Einsteigen, anlassen und losfahren: Was für Autofahrer heute ganz normal ist, darüber kann Michael Plag nur lachen. Obwohl es bitterkalt ist an diesem Novembertag im Londoner Hyde Park, steht der Mechaniker im Schweiß und schnauft fast so laut wie der Motor. Denn bevor er mit mehr als 400 anderen Oldtimern aus den Kindertagen des Autos zur legendären Rallye nach Brighton aufbrechen kann, muss er erst einmal den 6,8 Liter großen Motor seines Mercedes Simplex zum Laufen bringen. Und das ist eine ordentliche Plackerei. Schließlich wiegt allein das 60 Zentimeter große Schwungrad des Reihenvierzylinders 40 Kilogramm.

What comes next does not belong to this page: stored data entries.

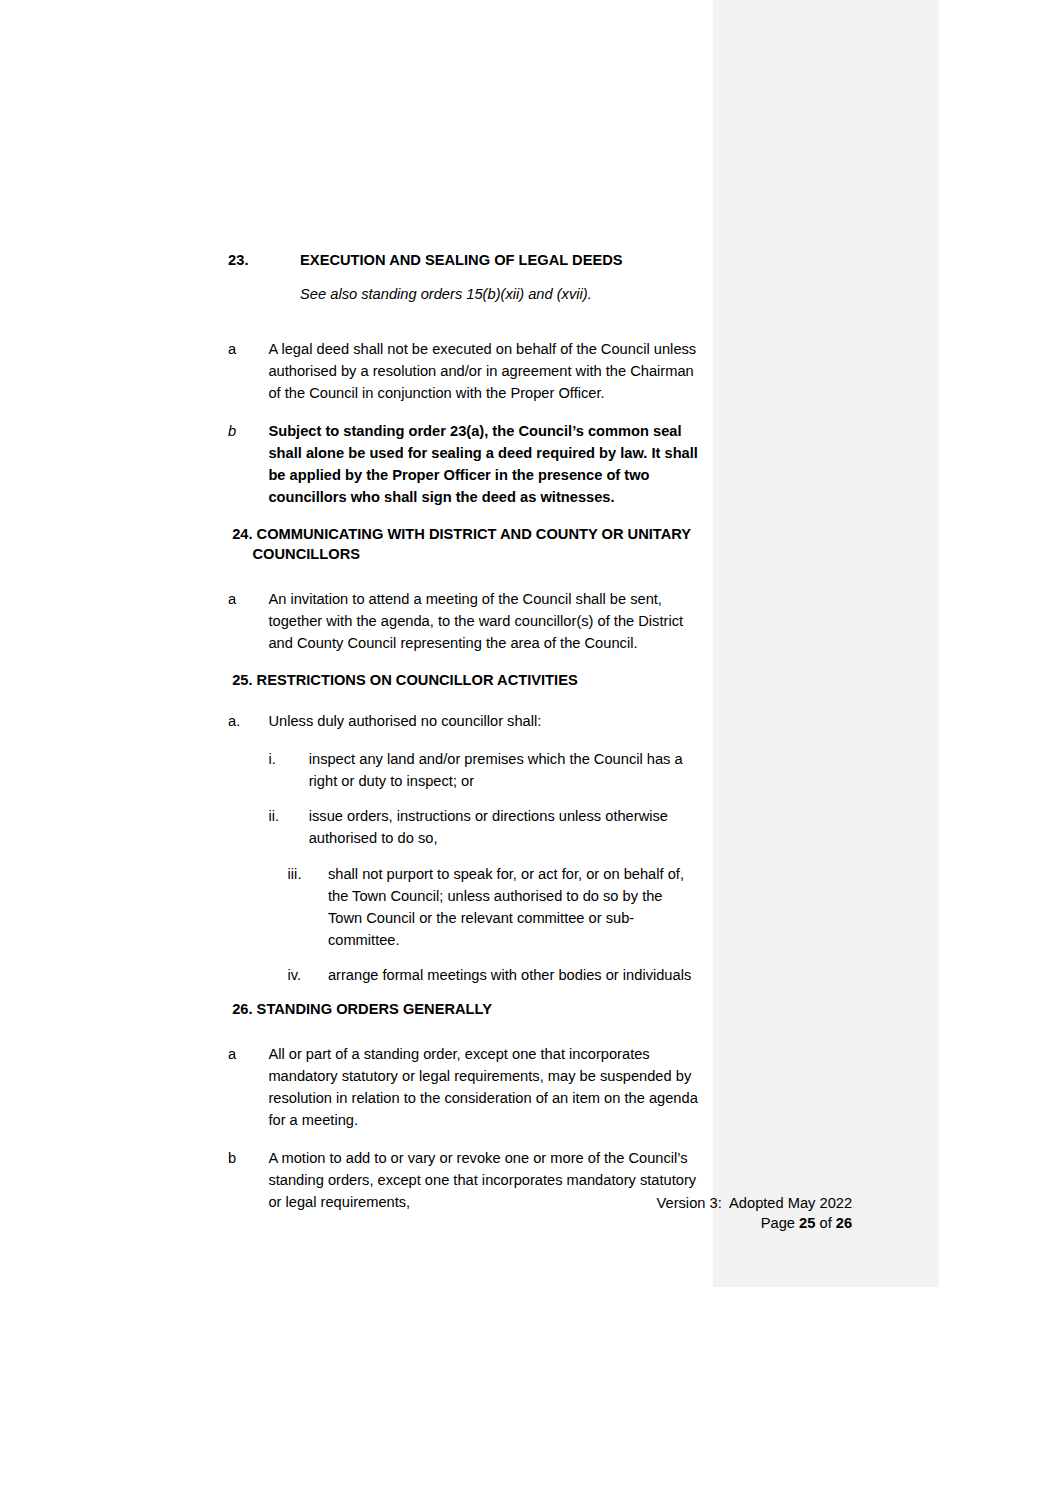23. EXECUTION AND SEALING OF LEGAL DEEDS
See also standing orders 15(b)(xii) and (xvii).
a
A legal deed shall not be executed on behalf of the Council unless authorised by a resolution and/or in agreement with the Chairman of the Council in conjunction with the Proper Officer.
b
Subject to standing order 23(a), the Council’s common seal shall alone be used for sealing a deed required by law. It shall be applied by the Proper Officer in the presence of two councillors who shall sign the deed as witnesses.
24. COMMUNICATING WITH DISTRICT AND COUNTY OR UNITARY
COUNCILLORS
a
An invitation to attend a meeting of the Council shall be sent, together with the agenda, to the ward councillor(s) of the District and County Council representing the area of the Council.
25. RESTRICTIONS ON COUNCILLOR ACTIVITIES
a.
Unless duly authorised no councillor shall:
i.
inspect any land and/or premises which the Council has a right or duty to inspect; or
ii.
issue orders, instructions or directions unless otherwise authorised to do so,
iii.
shall not purport to speak for, or act for, or on behalf of, the Town Council; unless authorised to do so by the Town Council or the relevant committee or sub-committee.
iv.
arrange formal meetings with other bodies or individuals
26. STANDING ORDERS GENERALLY
a
All or part of a standing order, except one that incorporates mandatory statutory or legal requirements, may be suspended by resolution in relation to the consideration of an item on the agenda for a meeting.
b
A motion to add to or vary or revoke one or more of the Council’s standing orders, except one that incorporates mandatory statutory or legal requirements,
Version 3: Adopted May 2022
Page 25 of 26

Kurz schlagen Flammen hervor

Zur Kraft braucht es aber auch Können: Wenn Plag vorher nicht so viel Öl gepumpt hat, bis in den Schaugläsern im Cockpit stete Tröpfchen fallen, von Hand die Kompression im Zylinder erzeugt und entsprechend Druck auf der Benzinleitung gebracht hat, wird er nie am ältesten Autorennen der Welt teilnehmen. Und statt wie damals im November 1896 die Befreiung des Automobils vom „Red Flag Act“ zu feiern, muss er auf ewig im Hyde Park stehen.

Doch der Mechaniker aus dem Mercedes-Museum hat das Glück des Tüchtigen und schon nach ein paar schweren Schwüngen huscht ein Lächeln über sein Gesicht: Es zischt zwei, drei Mal. Unter der offenen Motorhaube schlagen kurz die Flammen hervor, dem Auspuff entweicht eine dunkle Wolke, und dann stellt sich ein Tuckern ein, das tapfer seinen Takt hält wie das Herz eines gut trainierten Sportlers: 114 Jahre nach seiner Jungfernfahrt ist der Rennwagen bereit und nimmt die knapp 100 Kilometer nach Brighton unter seine Holzspeichenräder.

Heute, da man zum Starten oft nicht einmal mehr einen Zündschüssel braucht, klingt diese Routine nach automobiler Steinzeit und ist etwa so antiquiert wie die Fahnenschwenker, die bis zu eben jener ersten Ausfahrt von London nach Brighton jedem Auto mit einer roten Flagge vorauslaufen mussten und so buchstäblich den Fortschritt eingebremst haben.